Один Михаил Толстой, к великому огорчению своего великого отца, был типичным прожигателем жизни, кутилой, гитаристом, исполнителем цыганских романсов. Остальные тоже кутили, ездили по цыганам, но денег у них, как правило, было мало, и потому, благодаря ли безденежью или благодаря здравому смыслу и влиянию родителей, но учились они в Университете серьезно и заканчивали его, все, кроме легкомысленного сына Толстого, поступали на службу.
Мой дядя — Николай Сергеевич Лопухин — служил в Москве, занимал разные должности, был мировым судьей. Он женился на дочери своей двоюродной сестры Елизаветы Николаевны Осоргиной Софии. После венчания молодые поехали в свадебное путешествие в Хилково, там их встретили крестьяне с хлебом-солью и поклонились в пояс, один старик обратился к молодой с такими словами:
Этими словами он привел ее в великое смущение.
Я очень хорошо помню дядю Колю, моего крестного отца, толстяка, веселого, остроумного. Когда он начинал что-либо рассказывать, все собирались вокруг него. Он очень любил меня, подзывал, о чем-то расспрашивал, иногда что-либо дарил... Со своей женой он был счастлив; к революции у них народилось трое детей.
На этом я обрываю рассказ о моих родных со стороны матери, в дальнейшем буду их вводить постоянно, как артистов на сцену, а чтобы читатель в них не путался, в конце книги прикладываю родословные таблицы и Голицыных, и Лопухиных.
Глава третья Жизнь родителей в деревне
1.
Прежде чем начинать эту главу, хочу оговориться: мы называли своих родителей Пап и Мам, с ударением на последнем слоге. Так всегда обращались в стародворянских семьях, а теперь подобное обращение сохранилось лишь за границей в нескольких русских эмигрантских семьях. Эти обращения на французский лад теперь устарели. Но я не хочу пользоваться нынешними общепринятыми, с ударением на первом слоге, поэтому везде в тексте ставлю — «мой отец» и «моя мать», хотя про себя думаю — «Пап» и «Мам».

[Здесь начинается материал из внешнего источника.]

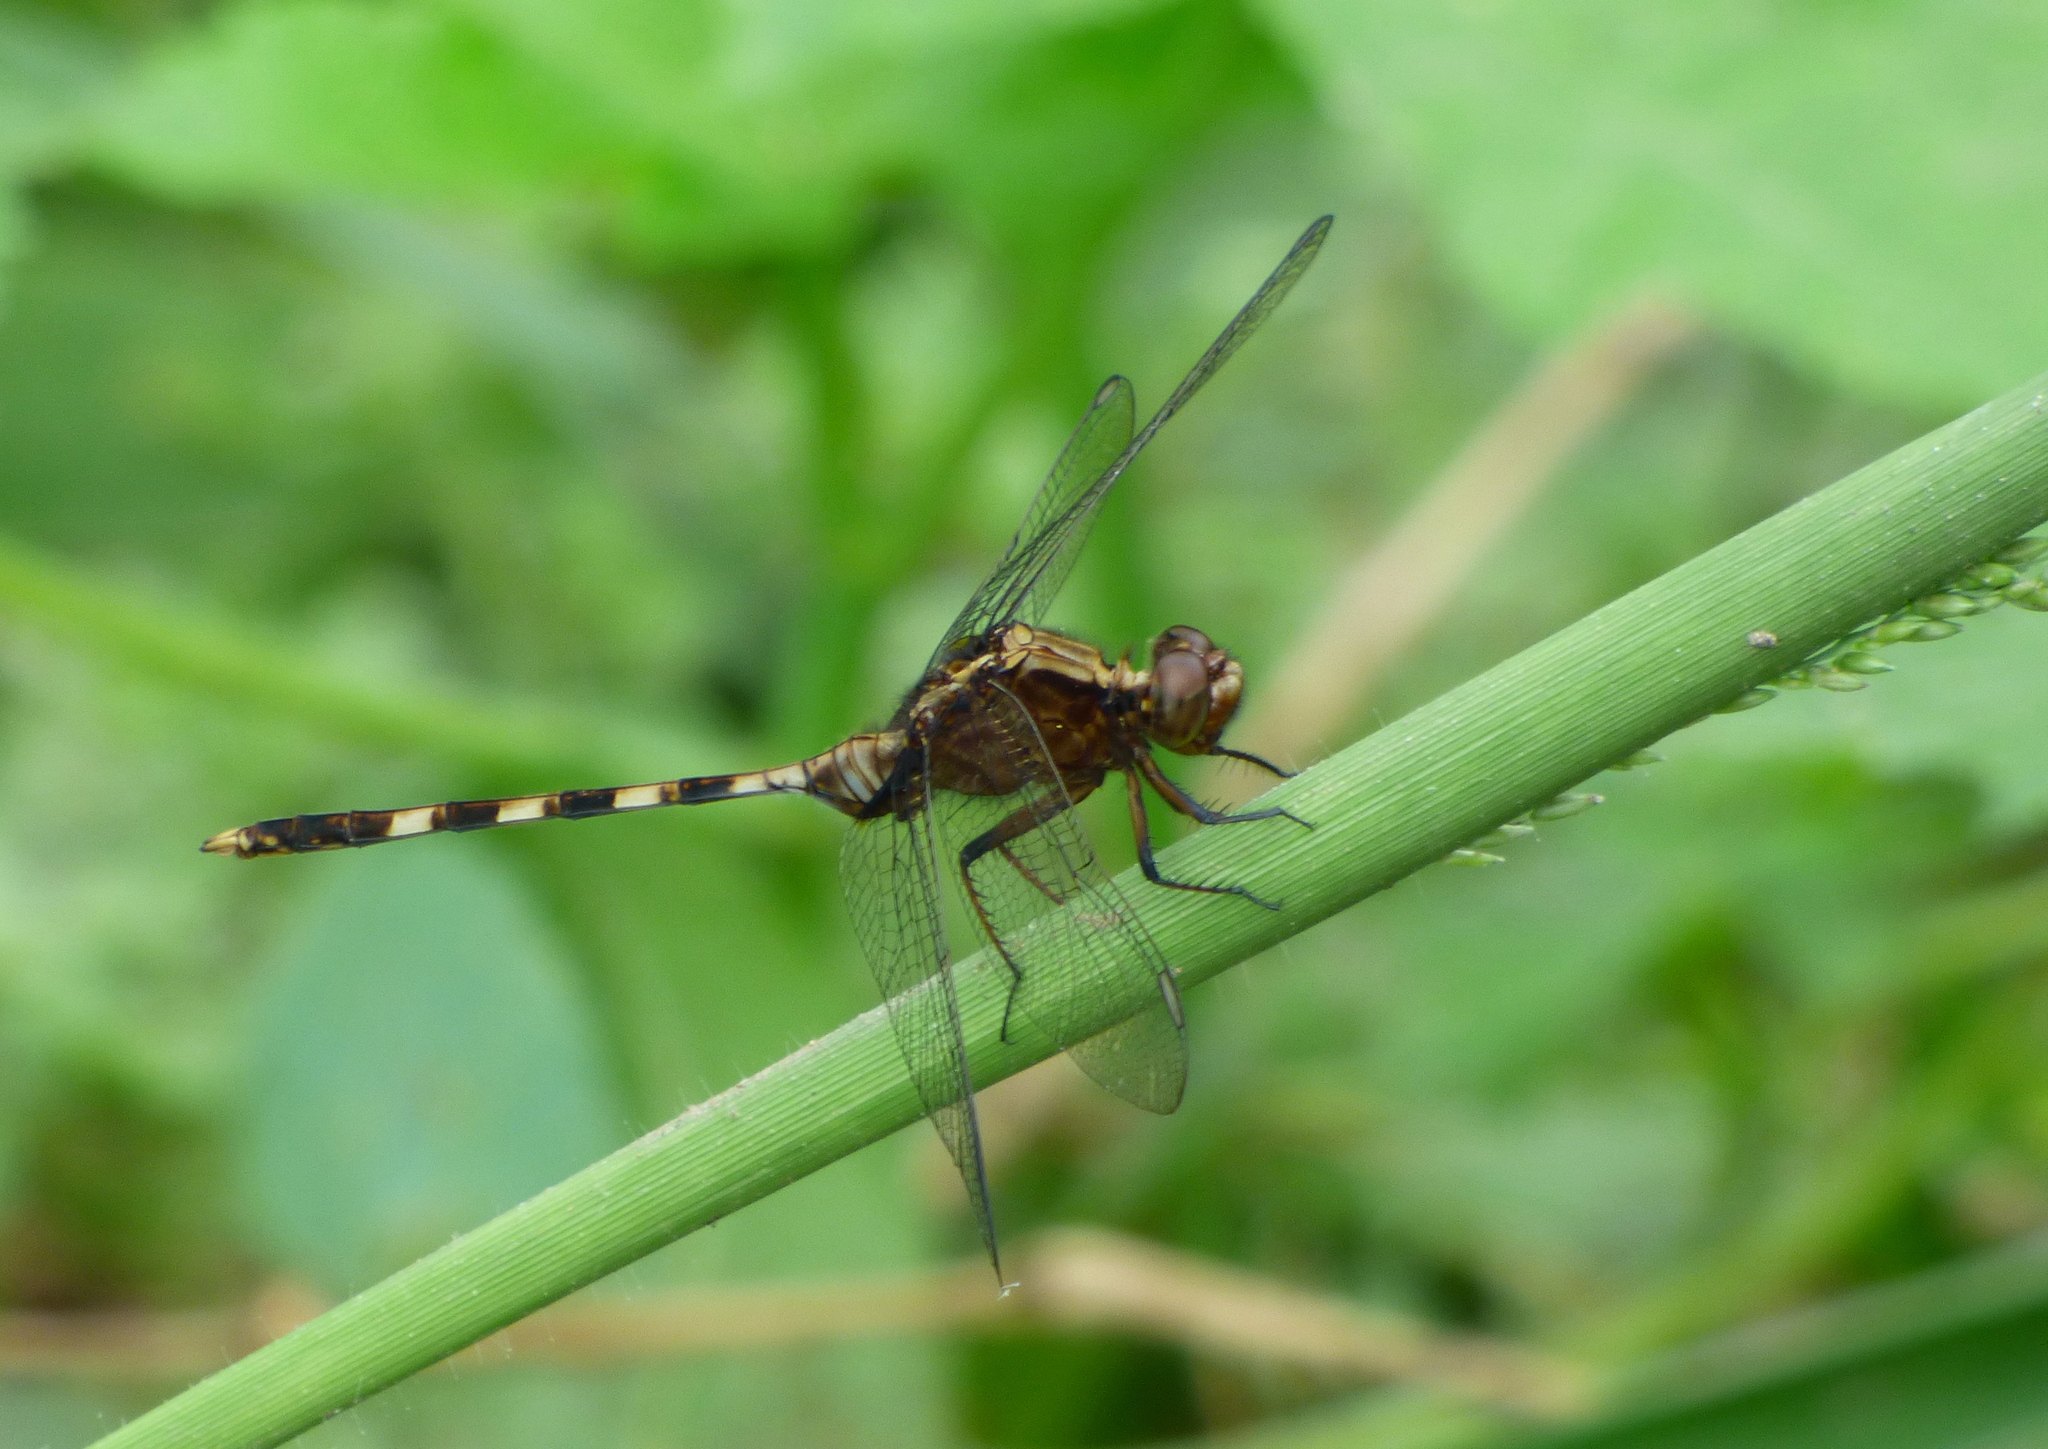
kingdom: Animalia
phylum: Arthropoda
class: Insecta
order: Odonata
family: Libellulidae
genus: Erythemis
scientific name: Erythemis plebeja
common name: Pin-tailed pondhawk
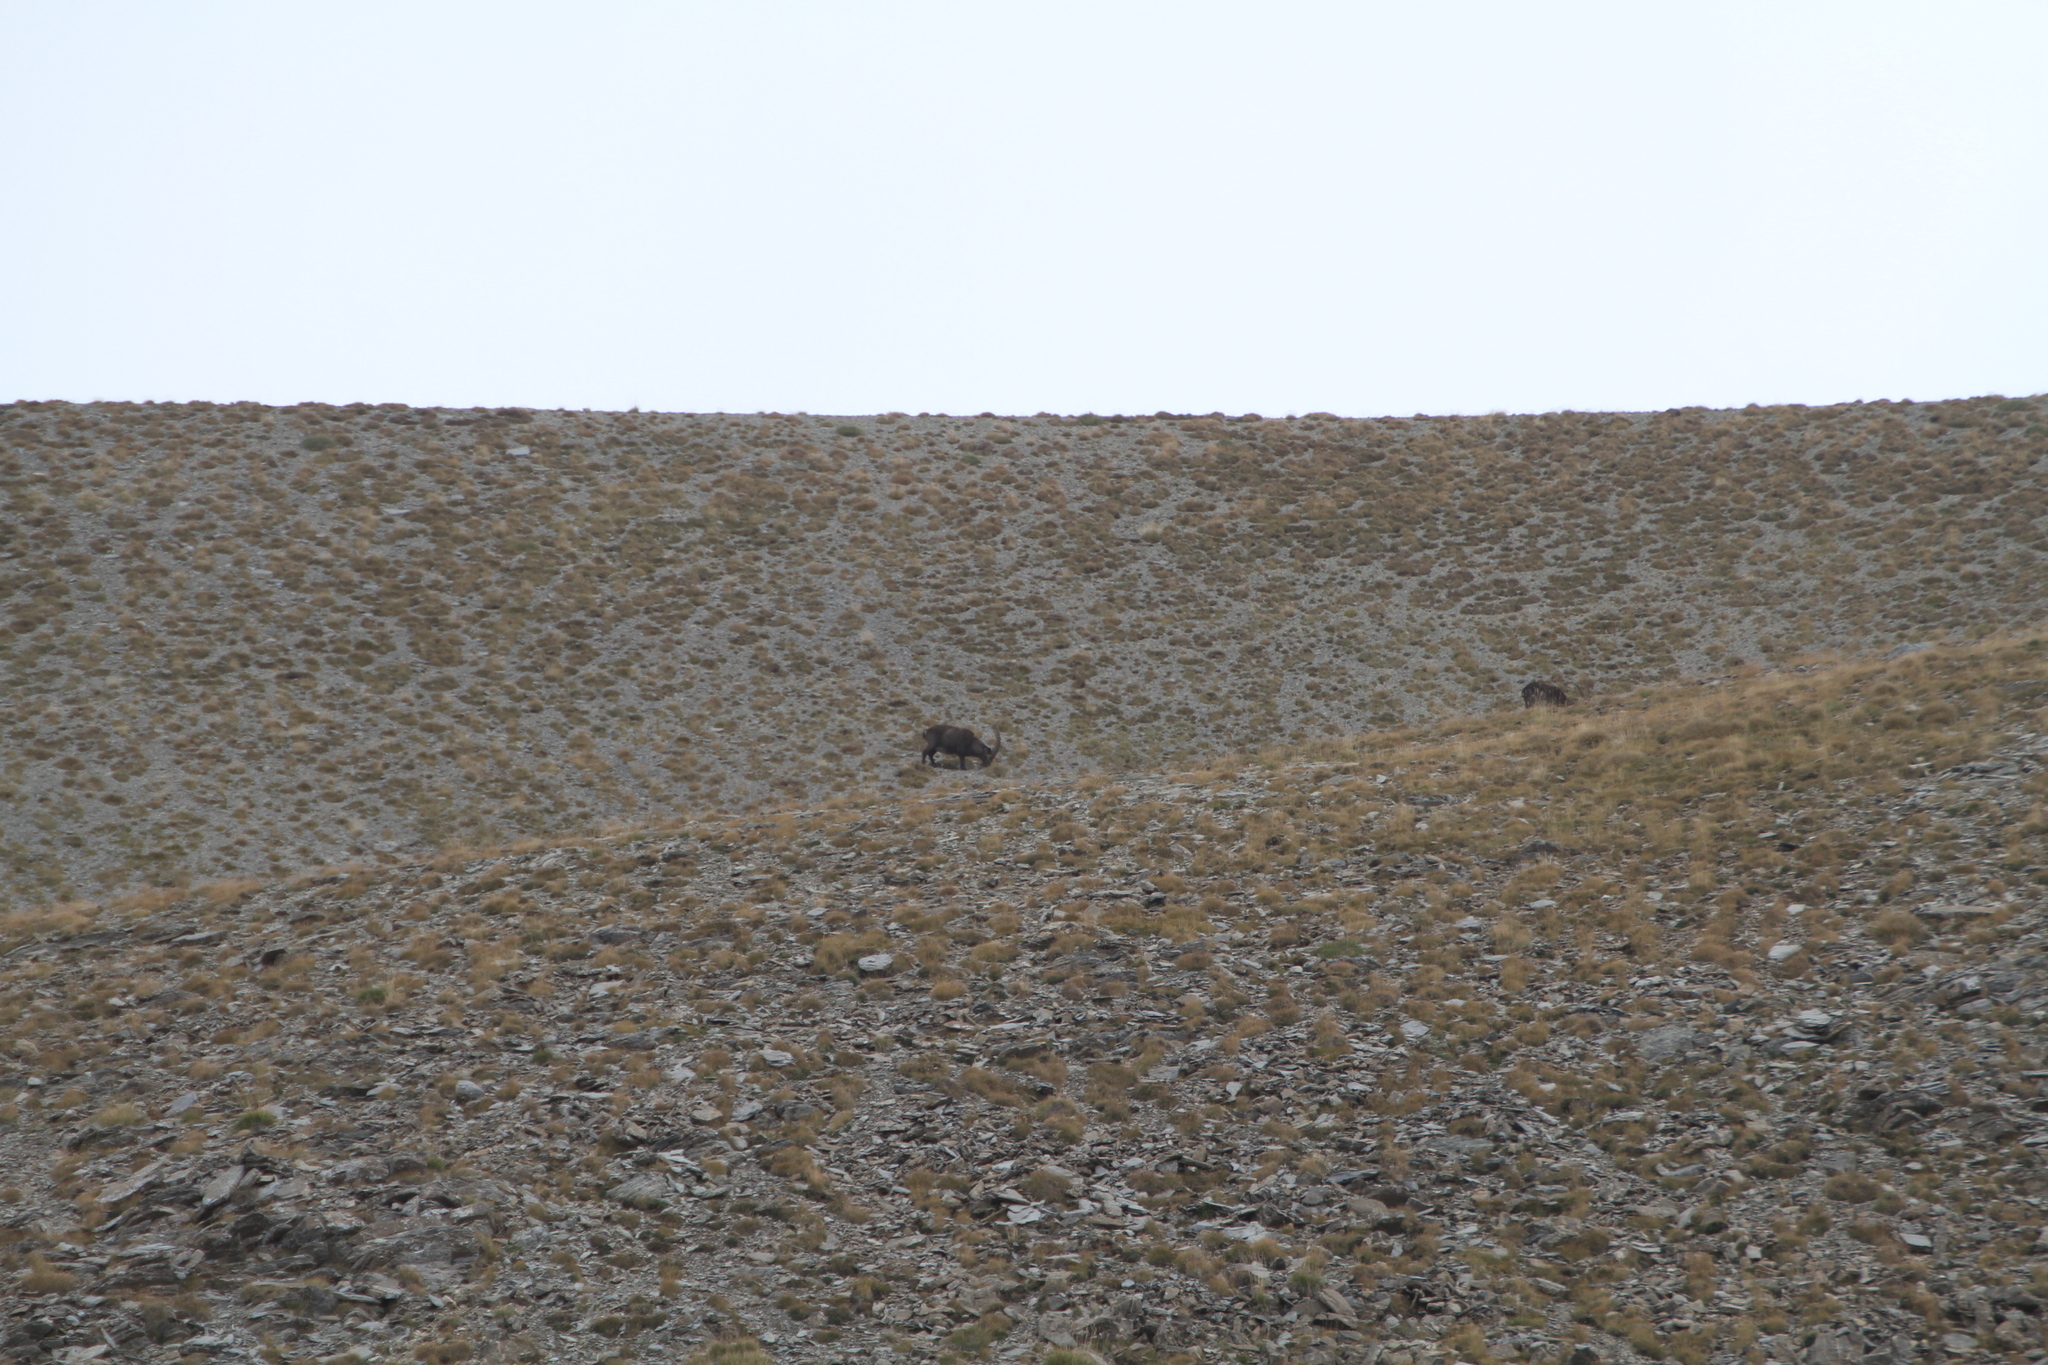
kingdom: Animalia
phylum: Chordata
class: Mammalia
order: Artiodactyla
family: Bovidae
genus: Capra
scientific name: Capra ibex
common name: Alpine ibex
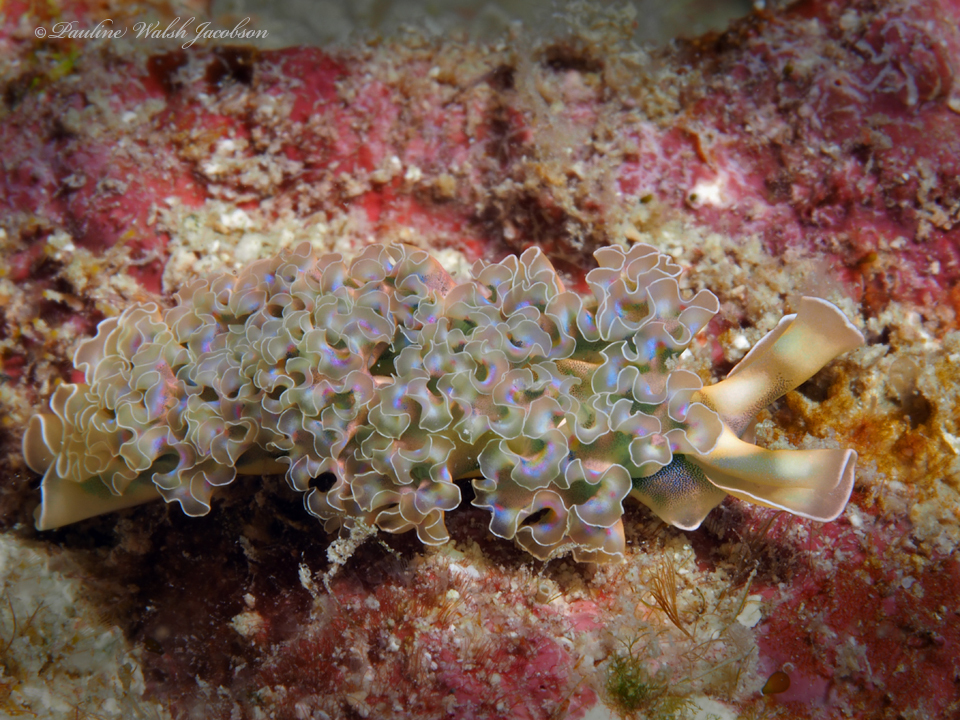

Отец мой Михаил Владимирович родился в 1873 г. в подмосковном Голицынском имении Петровское и был старшим сыном у своих родителей. В честь его рождения возле дома посадили дуб, который сейчас стал большим и развесистым деревом [Сейчас к этому дубу прибита памятная доска, что ему около двухсот лет. Не хочется опровергать неизвестного мне краеведа, но в книге «Петровское» 1912 г. на фотографии дуб выглядит совсем тонким (примеч. автора).]. О своем детстве, о юности, о службе до революции он оставил после себя два объемистых тома воспоминаний. Я их отдал в перепечатку, вышло 750 страниц. В какой-то степени мои записки являются продолжением отцовского труда. Кое-чем я воспользовался для первой главы, но мне не хочется повторять все то, что написал отец, я возьму лишь основные факты и события его жизни.
Он довел свои воспоминания до Октябрьской революции, дальше писать не смог, потому что стал слепнуть, да не знаю, стал бы их продолжать: так тяжело он переживал последующие события. Характерная черта его воспоминаний — о своей личной жизни, о жизни семьи он пишет сравнительно мало, всего раза три упоминает имена собственных детей. Его воспоминания больше посвящены жизни общественной, даются отдельные куски истории России за тридцатилетний период, чему свидетелем он был. Вряд ли его труд удастся когда-либо издать, но для будущих историков он и в рукописи представляет немалую ценность. Давал я их читать двум-трем нашим писателям, они прочли с интересом и почерпнули из них неизвестные факты истории и подробности бытового характера.
В детстве и юности отец жил зимой в Голицынском доме на Покровке, на лето семья уезжала обычно в Петровское, иногда в Бучалки. Он поступил в лучшую тогда частную Поливановскую гимназию, которая находилась на Пречистенке. В этой же гимназии, руководимой известным педагогом Л.И.Поливановым, учились также все три его брата. Теперь, в том старинном, с колоннами доме помещается Музыкальная и Художественная школы. Блестяще окончив гимназию, отец поступил на юридический факультет Московского Университета, усердно слушал лекции, но одновременно ездил и на балы, вел, что называется, светскую жизнь. Он был высокого роста, с крупными чертами лица, «с характерным Голицынским профилем хищной птицы», как выразился Л.Н.Толстой в рассказе «Ходынка», и носил небольшую бородку; его портила косина на один глаз. Многие мамаши считали его выгодным женихом и наперерыв приглашали на свои балы и вечеринки. Были у него легкие флирты, но серьезных чувств он не питал ни к одной из многочисленных московских барышень.